Toco a la puerta una vez sin recibir ninguna respuesta, vuelvo a hacerlo y nada; parece que mi jefe ya se fue a descansar. Estoy tentada a abrir la puerta y entonces recuerdo que siempre me exigió tocar antes de pasar como Pedro por su casa. Al principio, cuando llegué a trabajar aquí siempre tenía la mala costumbre de pasar sin tocar; a base de muchos regaños tuve que aprender que al jefe no se le molesta salvo que él lo indique y que a su oficina no se entra sin previa autorización.
Pero yo soy desesperada, me molesta esperar y muchas de las veces soy impulsiva, aun así, vuelvo a tocar y de nuevo no recibo respuesta.
Es raro porque sé que se encuentra dentro, no ha salido. A menos que lo haya hecho cuando descuide por un momento mi puesto y fui al baño, si tal vez sea eso. Me debato entre entrar y dejar los documentos o esperar a que llegue.
Me decido por la primera opción y al instante de abrir la puerta, me arrepiento enseguida de haberlo hecho, lo que veo me dejo helada. Mis ojos no se despegan del hombre y la mujer que se encuentra dentro; tan entretenido se encuentra que ni siquiera escuchó el toque de la puerta, tengo que hacer de tripas corazón y salir sin que ellos me hayan visto.
Quise azotar la puerta para que se dieran cuenta de que los vi, pero no, salgo como un ratoncito. La prudencia por primera vez hace acto de presencia y dejo la impulsividad de lado. ¿Qué caso tiene pelear por algo que no vale la pena?
Corro al baño y me encierro a llorar como una estúpida, recargo mi cuerpo a la pared y me dejo caer. Mi mente sigue sin poder creer lo que acaba de ver. Quiero mentirme y decir que fue una alucinación, que el hombre allá adentro no puede hacerme tal cosa.
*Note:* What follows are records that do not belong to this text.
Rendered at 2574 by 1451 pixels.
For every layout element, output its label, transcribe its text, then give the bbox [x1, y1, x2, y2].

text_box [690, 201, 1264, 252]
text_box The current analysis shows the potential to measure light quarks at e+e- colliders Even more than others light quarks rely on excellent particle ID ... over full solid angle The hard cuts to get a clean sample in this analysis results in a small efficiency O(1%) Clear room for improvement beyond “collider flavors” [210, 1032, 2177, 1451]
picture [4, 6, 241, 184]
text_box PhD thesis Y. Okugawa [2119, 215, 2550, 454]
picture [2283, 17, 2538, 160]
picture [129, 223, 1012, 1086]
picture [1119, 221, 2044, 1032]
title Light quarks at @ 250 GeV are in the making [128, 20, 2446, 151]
Entre mis reflexiones me pregunto: ¿cuántas veces?, ¿desde cuándo este hombre me ha visto la cara? Seguramente desde siempre y yo de tonta que creí en sus palabras dulces, en sus promesas.
Pierdo la noción del tiempo, ni idea tengo de cuánto llevo aquí. Es hasta que logro calmarme un poco que tomo una decisión. Me lavo la cara y coloco un poco de maquillaje para que nadie se dé cuenta de que estuve llorando, especialmente él.
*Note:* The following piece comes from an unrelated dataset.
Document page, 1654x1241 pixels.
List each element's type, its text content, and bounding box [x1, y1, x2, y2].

Aunque después de esto, comprendo que él nunca se ha fijado en mí, no como yo quisiera, no como me lo ha hecho creer.
Me acomodo en mi lugar y miro la hora, es casi la hora de salida, así que tengo que hacer lo planeado antes de que todo mundo se vaya.
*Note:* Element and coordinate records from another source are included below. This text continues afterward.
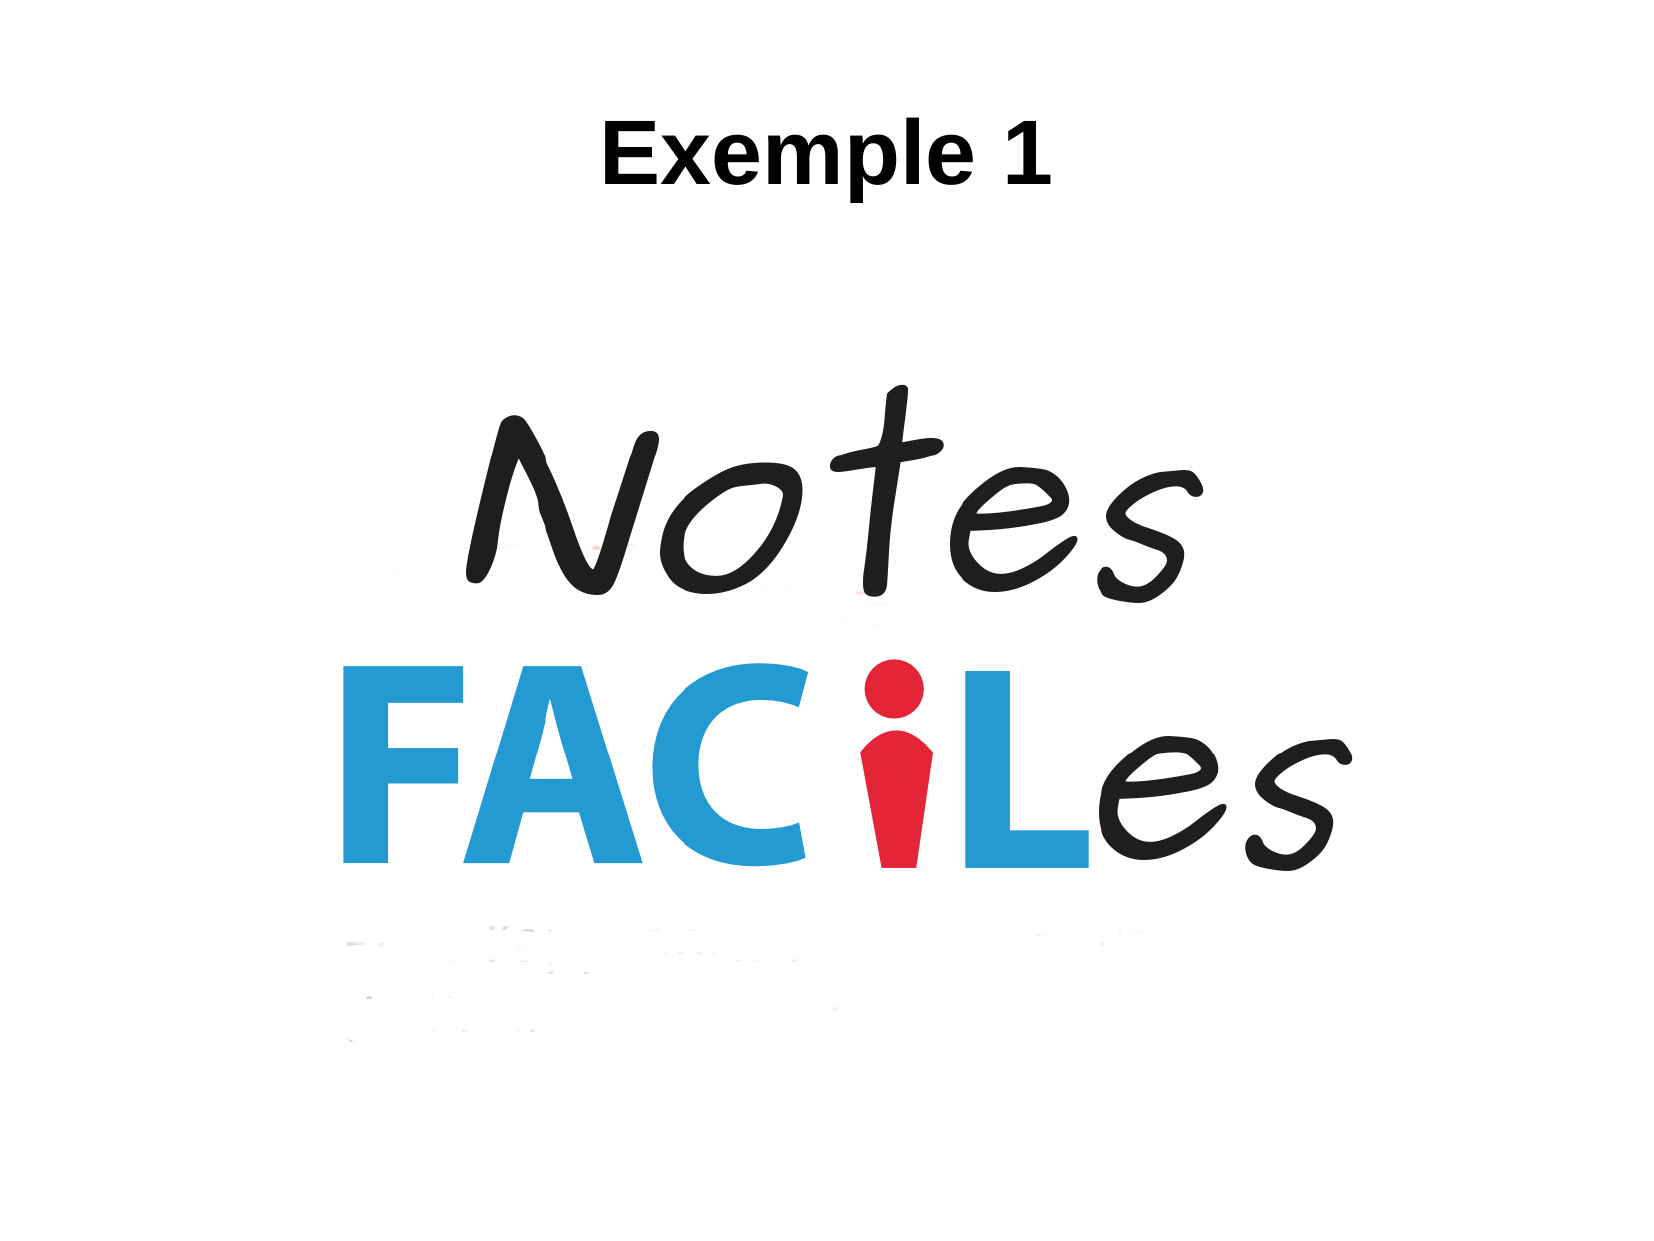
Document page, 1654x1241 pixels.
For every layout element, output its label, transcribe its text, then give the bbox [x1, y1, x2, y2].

title Exemple 1 [82, 49, 1571, 257]
picture [129, 307, 1519, 1052]
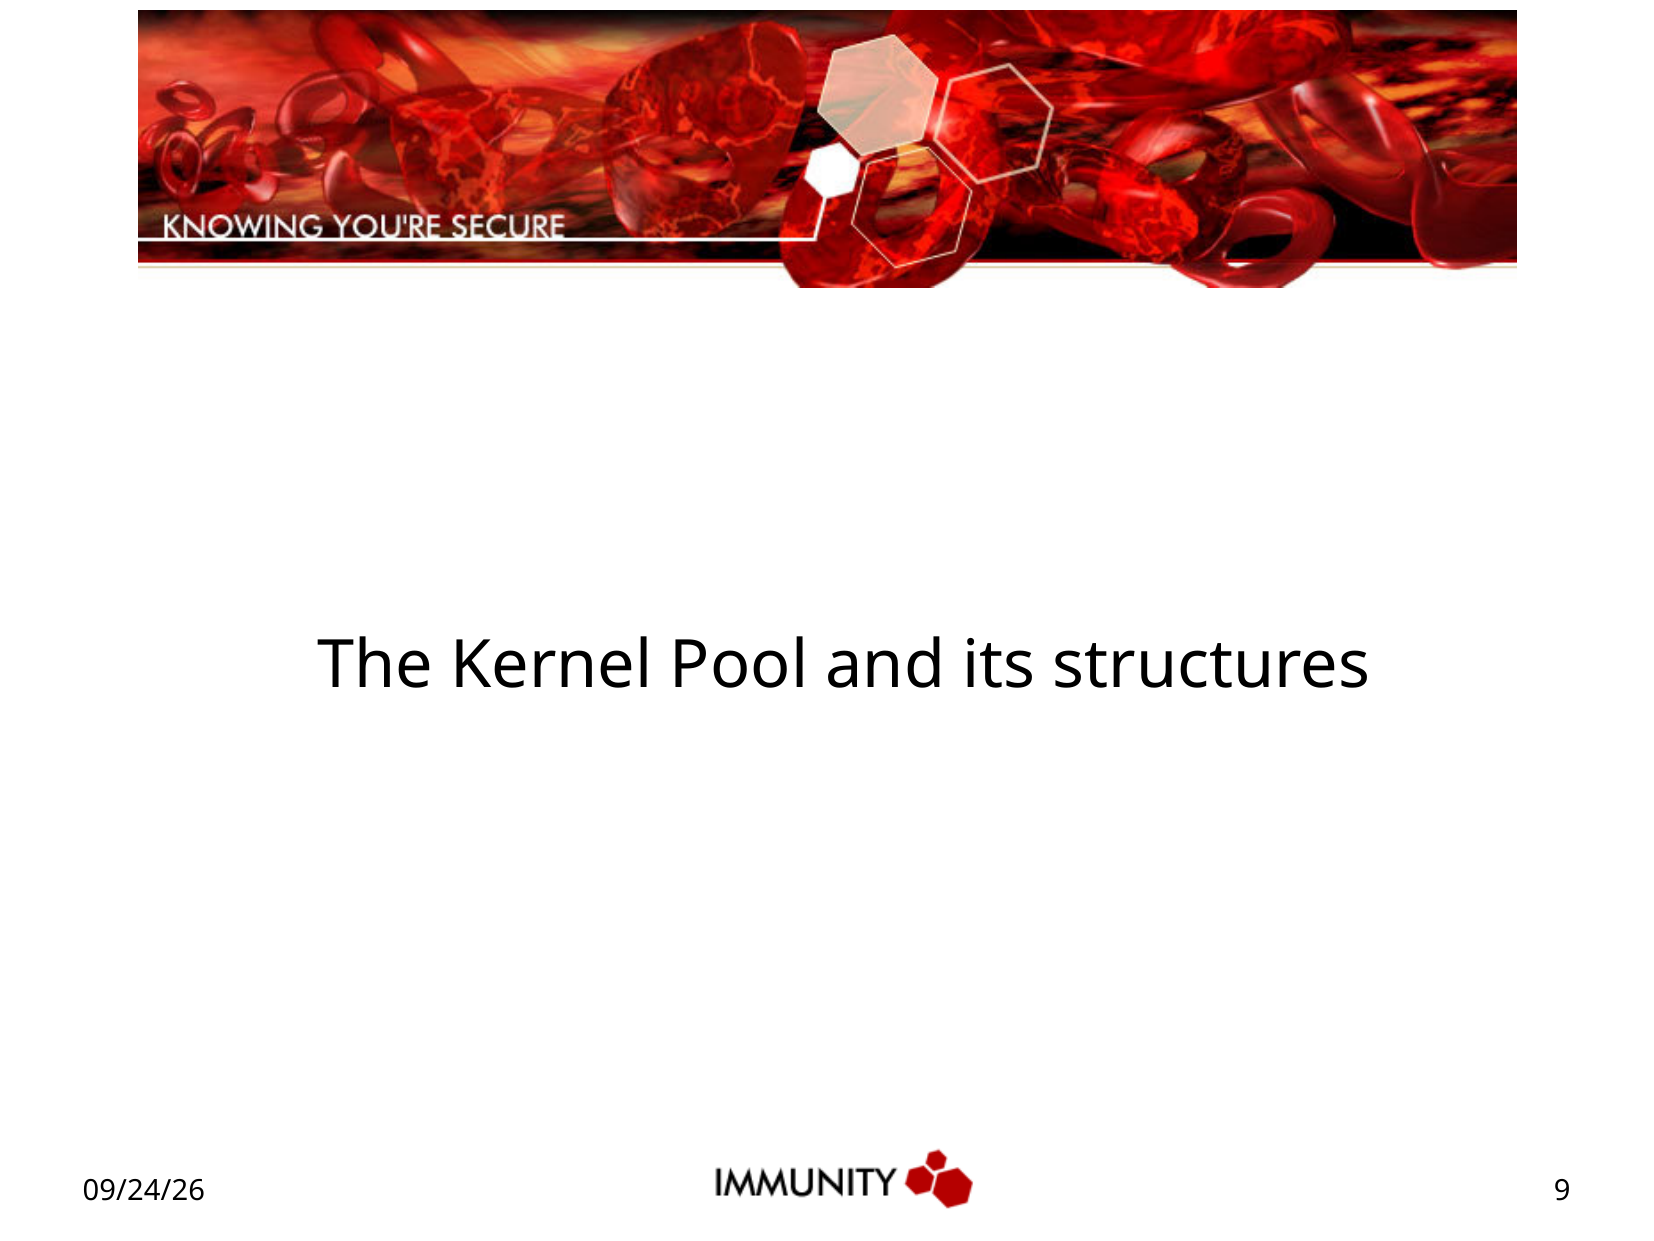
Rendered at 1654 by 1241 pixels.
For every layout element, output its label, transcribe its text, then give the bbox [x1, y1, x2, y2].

subtitle The Kernel Pool and its structures [82, 297, 1571, 1102]
picture [138, 10, 1517, 288]
picture [694, 1130, 984, 1235]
Veo salir a Sandra de la oficina del jefe y él viene tras ella, al pasar junto a mí, me mira con una expresión que no entiendo, la verdad soy muy mala leyendo expresiones. Él no es capaza de voltear a verme, claro, no se atreve. De manera disimulada sigo sus pasos de reojo, la acompaña al elevador. Enseguida, prefiero no seguirlos viendo ni menos escucharlos, así que bloqueo mi mente, no quiero torturarme más recordando la imagen de ellos dos.
Cuando me doy cuenta mi jefe se encuentra frente a mí.
—¿Estás bien? Te hablo y parece que te fuiste a otro mundo.
—Discúlpeme, ¿se le ofrece algo? —Trato de sonar lo más tranquila posible.
Aprendí a esconder mis emociones después de tantas veces salir humillada, esa máscara fría la he puesto varias veces.
—Te decía que quiero que mañana cenemos junto, necesito hablar algo contigo. —Una ligera mueca a compaña a sus palabras, quiero gritarle que sé a la perfección lo que me quiere decir, pero no me atrevo.
—Claro, como usted ordene. —Él sonríe y yo estoy a punto de gritarle por ser así conmigo.
—Gracias, pequeña.
Escuchar la manera en que me llama, derrumba por un segundo el dolor que estoy experimentando y no puedo permitir que eso haga que lo perdone. Lo único que puedo hacer es salir corriendo, escucho que grita mi nombre y yo solo atino a responder:
—Disculpe, tengo que hacer algo urgente.
Corro por las escaleras, dos pisos abajo me encuentro con Lisa, la encargada de recursos humanos y alguien de quien me hice muy amiga hace dos años cuando llegué a trabajar aquí.
—Por favor, necesito que me ayudes.
La mujer, al verme a punto del colapso, me lleva a su oficina. Le cuento todo lo que sucedió, y lo que pienso hacer a partir de hoy.